Having been Minister from 1989 till 1999 in various departments (Environment, Town and country planning, Communication, Energy, Youth, Sports, Police and Armed forces), he became 1st alderman of his home town Dudelange and became Mayor after the elections of 2004.

Alex Bodry contributed to the development of the environmental law in Luxembourg and was the Minister responsible for the merger of the Gendarmerie and for the Police in his country.

To ensure a dynamic and sustainable development of the former "Forge of the South" after the decline of the steel industry, such is the political objective of the local elected representative. The revitalization of the city centre combined with an active support for the life of districts and for the sanitation of the ARCELOR Brownfield sites are the key elements of the urbanistic revival of Dudelange. His commitment to a careful budgetary policy allowed to loosen the financial and political margins to guarantee investments in the future of Dudelange.
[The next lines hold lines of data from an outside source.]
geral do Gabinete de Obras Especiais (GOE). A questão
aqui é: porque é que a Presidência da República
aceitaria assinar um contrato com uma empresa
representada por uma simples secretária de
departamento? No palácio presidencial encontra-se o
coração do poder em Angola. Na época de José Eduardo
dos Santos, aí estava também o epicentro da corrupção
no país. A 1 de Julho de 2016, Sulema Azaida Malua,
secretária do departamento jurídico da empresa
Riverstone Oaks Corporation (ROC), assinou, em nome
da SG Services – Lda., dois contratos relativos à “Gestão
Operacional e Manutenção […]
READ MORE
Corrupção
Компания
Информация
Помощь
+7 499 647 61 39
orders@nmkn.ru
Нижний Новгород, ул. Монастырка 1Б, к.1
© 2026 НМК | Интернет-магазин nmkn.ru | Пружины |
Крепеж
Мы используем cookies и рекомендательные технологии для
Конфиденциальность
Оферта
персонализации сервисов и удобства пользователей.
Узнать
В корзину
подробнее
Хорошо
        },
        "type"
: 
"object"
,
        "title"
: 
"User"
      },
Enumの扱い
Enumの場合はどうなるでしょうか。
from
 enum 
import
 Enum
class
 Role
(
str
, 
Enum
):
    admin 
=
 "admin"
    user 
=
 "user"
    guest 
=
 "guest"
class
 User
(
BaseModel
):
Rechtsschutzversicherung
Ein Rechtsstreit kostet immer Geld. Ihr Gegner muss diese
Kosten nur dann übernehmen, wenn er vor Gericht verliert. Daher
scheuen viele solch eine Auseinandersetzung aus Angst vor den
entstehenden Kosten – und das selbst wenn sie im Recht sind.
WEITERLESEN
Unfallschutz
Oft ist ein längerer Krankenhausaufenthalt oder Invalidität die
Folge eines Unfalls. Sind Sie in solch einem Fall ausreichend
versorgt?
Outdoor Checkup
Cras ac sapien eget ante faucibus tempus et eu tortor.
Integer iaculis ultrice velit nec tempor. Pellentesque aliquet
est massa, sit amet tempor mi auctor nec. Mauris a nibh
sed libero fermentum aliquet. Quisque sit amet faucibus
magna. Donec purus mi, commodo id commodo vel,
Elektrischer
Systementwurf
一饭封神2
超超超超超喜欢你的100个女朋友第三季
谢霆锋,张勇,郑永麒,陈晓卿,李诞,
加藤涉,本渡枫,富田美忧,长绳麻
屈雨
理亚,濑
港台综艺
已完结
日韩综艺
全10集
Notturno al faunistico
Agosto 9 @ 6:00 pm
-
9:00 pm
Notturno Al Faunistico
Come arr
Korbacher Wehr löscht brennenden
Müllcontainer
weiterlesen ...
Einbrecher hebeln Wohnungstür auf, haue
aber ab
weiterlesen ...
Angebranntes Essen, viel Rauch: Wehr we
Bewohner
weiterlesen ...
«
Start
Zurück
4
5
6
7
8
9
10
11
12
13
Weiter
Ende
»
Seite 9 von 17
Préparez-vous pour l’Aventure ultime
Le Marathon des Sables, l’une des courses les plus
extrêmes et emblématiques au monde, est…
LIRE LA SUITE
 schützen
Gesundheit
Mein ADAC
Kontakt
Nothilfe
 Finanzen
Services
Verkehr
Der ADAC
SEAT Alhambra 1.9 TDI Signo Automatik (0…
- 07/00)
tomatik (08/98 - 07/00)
In the same year of 2004 Alex Bodry became national a president of the Luxembourg Socialist Workers' Party ( LSAP). He also serves as vice-president of the socialist parliamentary group since then. In addition, he is a member of the PES presidency (Party of European Socialists).
His political priorities are at present oriented to legal and institutional questions, public finances and the economy. Designated twice Rapporteur of the Budget, the politician from Dudelange is the author of several bills of law and revision of the Constitution.

He is at present an honorary president of the Luxemburg Federation of athletics, of which he was the national president from 2000 till 2010. In 2007 he was elected vice-president of the AASSE. The jurist is also the author of several law books including a reference book on the non-contentious administrative procedure.
Alex Bodry is married with Martine Kohn and father of two girls. During his spare time he likes to find antiques and to attend music concerts.